» **Task directions**:
Reproduce verbatim the stretch of the material below from the line containing "left elbow: (1084, 273, -8)" through the end of the material.

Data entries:
-- Opening Marker --
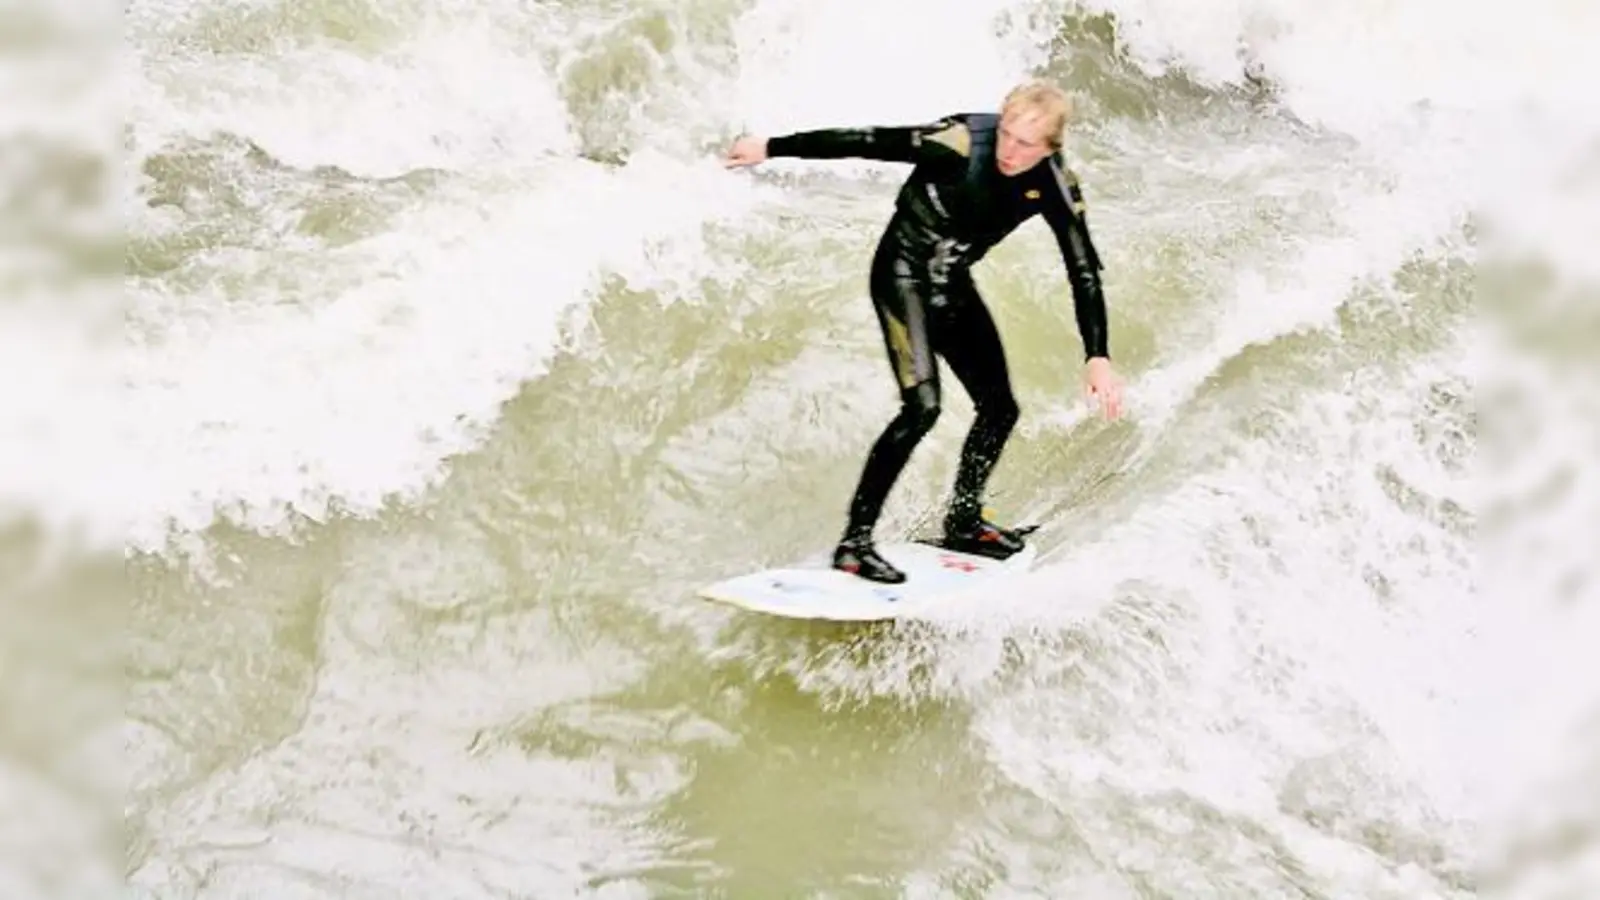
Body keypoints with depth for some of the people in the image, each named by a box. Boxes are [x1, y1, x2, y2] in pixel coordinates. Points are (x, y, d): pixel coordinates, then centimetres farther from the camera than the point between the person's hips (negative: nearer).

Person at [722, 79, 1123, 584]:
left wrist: (1097, 358, -16)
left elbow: (1084, 273, -8)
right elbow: (866, 142, -22)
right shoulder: (962, 143, -26)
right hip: (902, 272, -6)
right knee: (922, 407, -21)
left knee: (999, 407, 9)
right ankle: (854, 543, -18)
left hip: (952, 286, 6)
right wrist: (772, 148, -19)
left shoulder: (1055, 187, -11)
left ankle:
-- Closing Marker --
» **Response area**:
left elbow: (1084, 273, -8)
right elbow: (866, 142, -22)
right shoulder: (962, 143, -26)
right hip: (902, 272, -6)
right knee: (922, 407, -21)
left knee: (999, 407, 9)
right ankle: (854, 543, -18)
left hip: (952, 286, 6)
right wrist: (772, 148, -19)
left shoulder: (1055, 187, -11)
left ankle:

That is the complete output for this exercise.